We met at the school.  He had a clothes basket full of equipment and some 5 gallon buckets.  We talked for a bit, things seem to go well. He explained that they are invited in to a class to teach one hour a week for 6 weeks.  The school’s teacher is always present and is responsible for class management.  The volunteer should organize the lessons with the teacher, but can still choose the topic.
So after we talked he asked if I wanted to assist for a class. I agreed, while feeling nervous.
I just played the part of the assistant, helping out trouble spots, handing out materials, etc.  All went well.
The topic was an introduction to density by examining whether objects float or sink in water.
The kids really liked it.  They have so much energy and were so curious and playful.
So we did a second session as well.  I felt more comfortable and really enjoyed it.
Afterwards we talked about options; should I go and assist teachers that lack science background with their science lessons, or teach a group on my own, or shadow a couple more volunteers.   Later in the day John Meagher emailed saying that he just lost a volunteer that was covering a 3rd grade class and maybe I should consider that.
That got me thinking about lessons and what topics to try…  with lots of worry about them being truly worthwhile.
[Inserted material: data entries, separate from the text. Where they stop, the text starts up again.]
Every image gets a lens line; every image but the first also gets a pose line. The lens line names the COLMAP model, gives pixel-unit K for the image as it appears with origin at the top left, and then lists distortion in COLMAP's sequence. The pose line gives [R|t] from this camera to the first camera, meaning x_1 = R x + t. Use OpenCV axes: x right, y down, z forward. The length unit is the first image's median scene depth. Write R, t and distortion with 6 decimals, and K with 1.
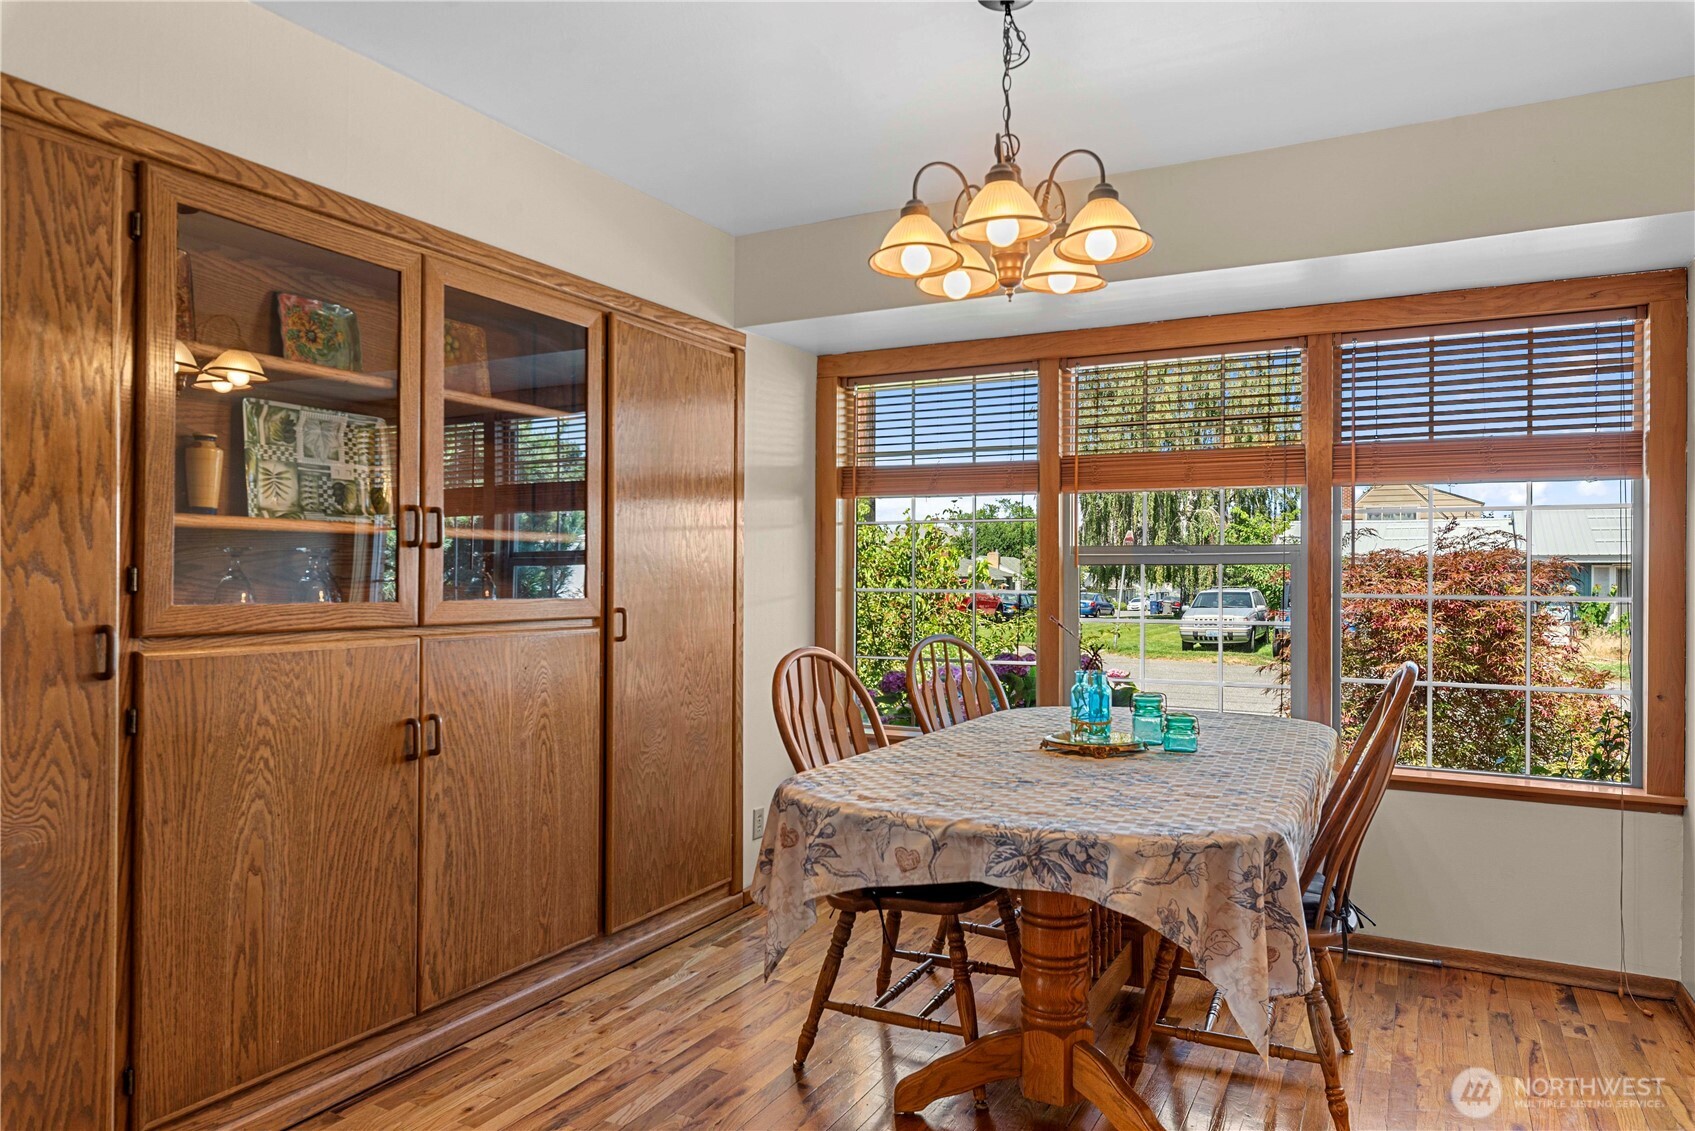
lens RADIAL K [[1100.8, 0, 847.7], [0, 1100.8, 568.0], [0, 0, 1]] dist [0.000760, 0.000179]
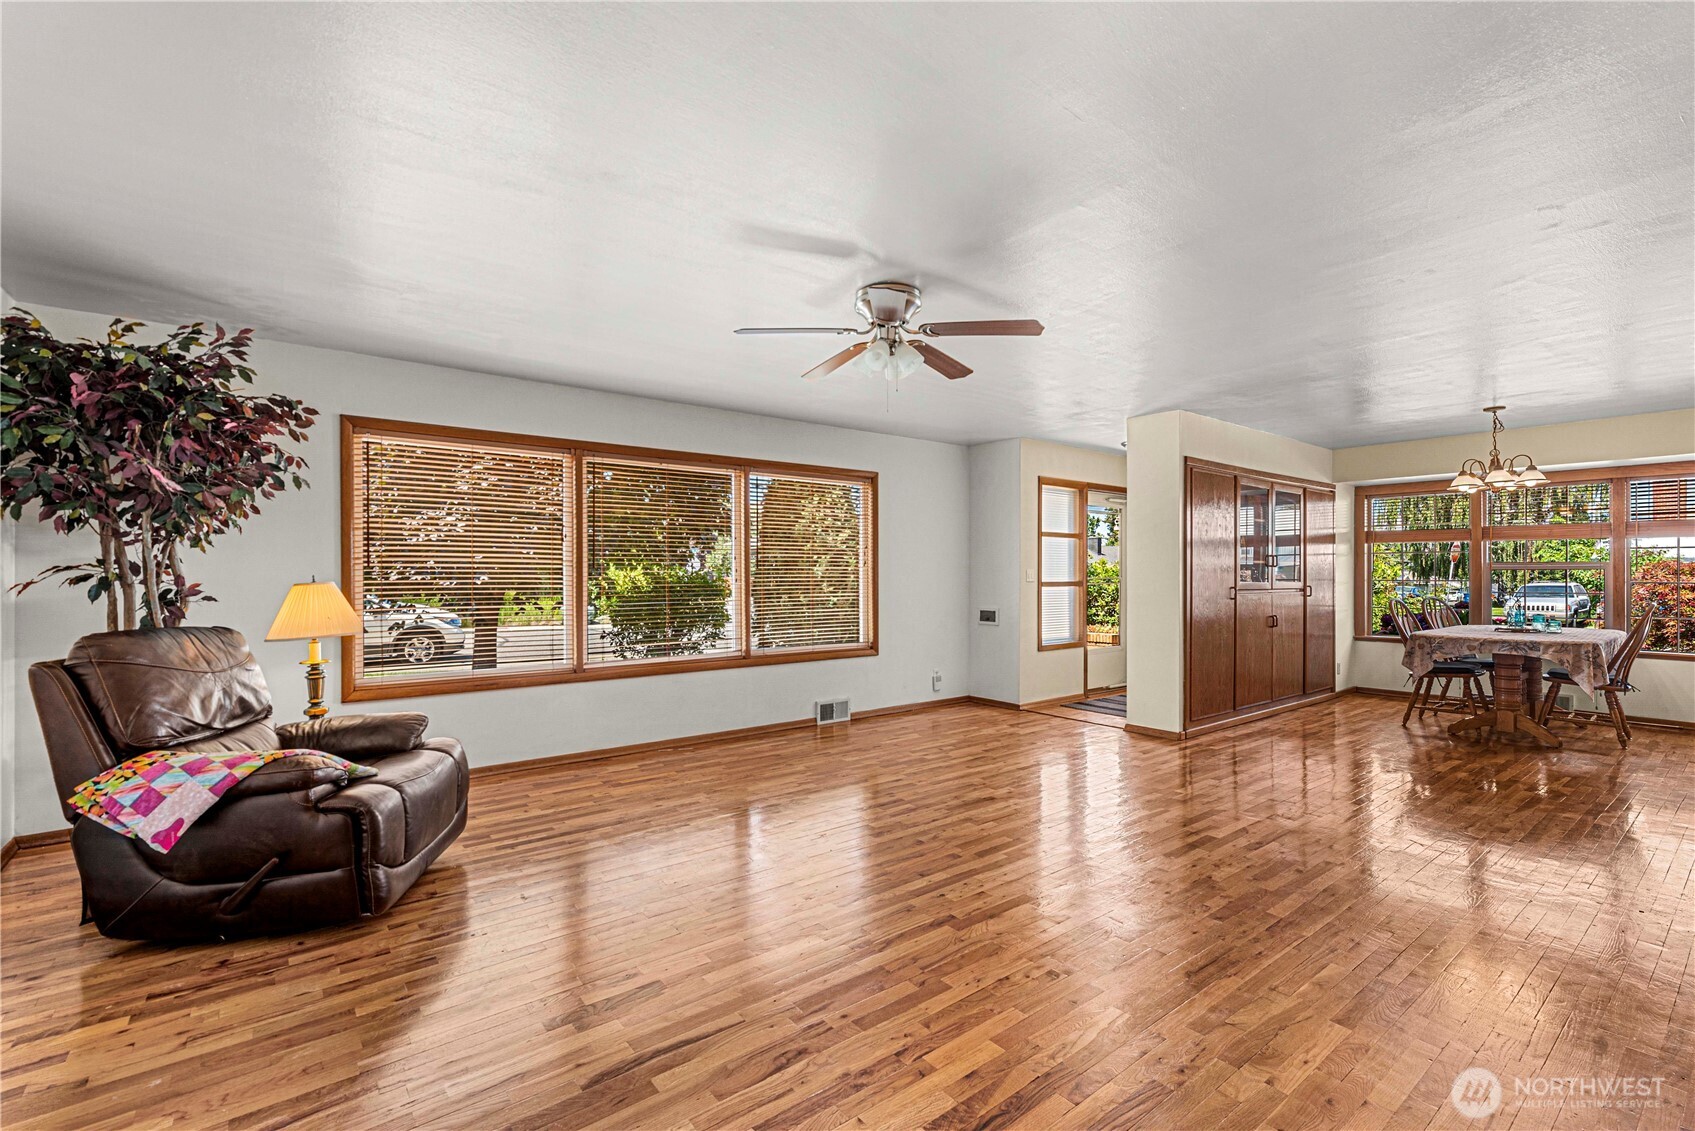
lens RADIAL K [[739.5, 0, 849.0], [0, 739.5, 566.5], [0, 0, 1]] dist [0.000480, 0.000402]
pose [[0.912750, -0.003187, -0.408506, -0.731783], [0.003175, 0.999995, -0.000708, -0.025746], [0.408506, -0.000651, 0.912755, -1.897954]]
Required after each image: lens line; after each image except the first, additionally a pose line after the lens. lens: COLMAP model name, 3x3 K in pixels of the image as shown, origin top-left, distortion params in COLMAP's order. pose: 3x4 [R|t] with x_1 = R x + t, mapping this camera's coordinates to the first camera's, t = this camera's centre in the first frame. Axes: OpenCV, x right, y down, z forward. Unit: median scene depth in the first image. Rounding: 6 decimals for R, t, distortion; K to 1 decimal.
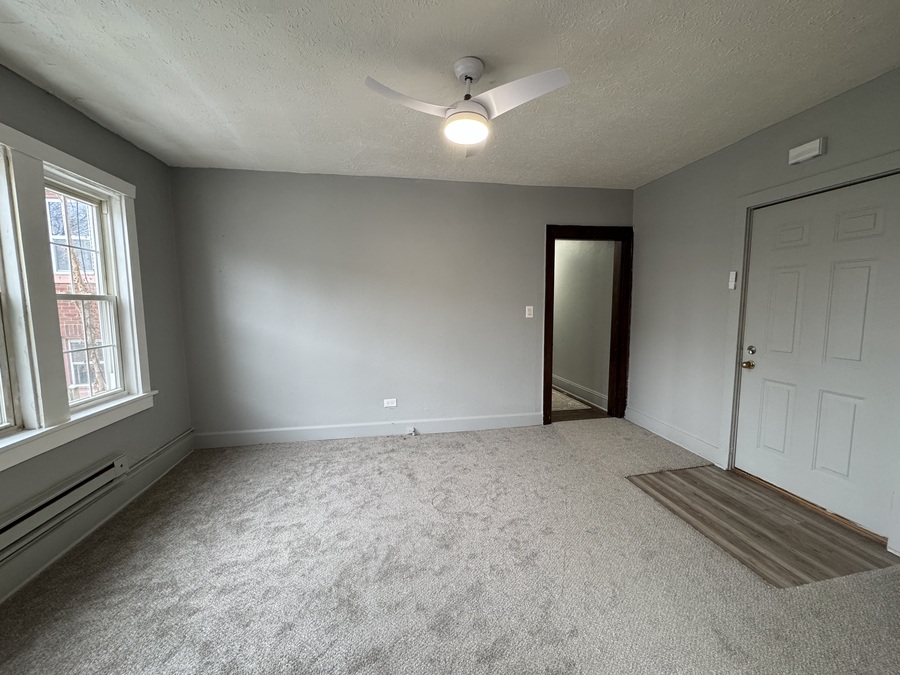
lens RADIAL K [[361.3, 0, 450.0], [0, 361.3, 337.5], [0, 0, 1]] dist [-0.001218, -0.000018]
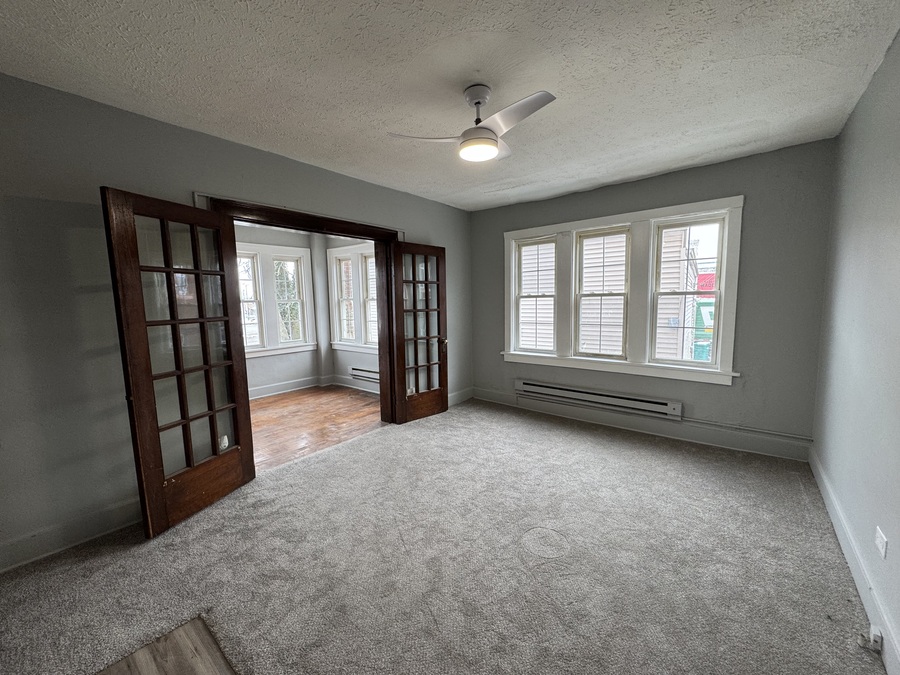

I think it’s important to introduce the kids to something that they can relate to in their everyday life, not just a neat exercise they saw at school that has no direct real world use.
It’s a lot to ask for.
And maybe, given my lack of experience, it’d be better if I mostly took plans that were already in place so I could concentrate on the actual interaction with the students.  I can build better lessons later.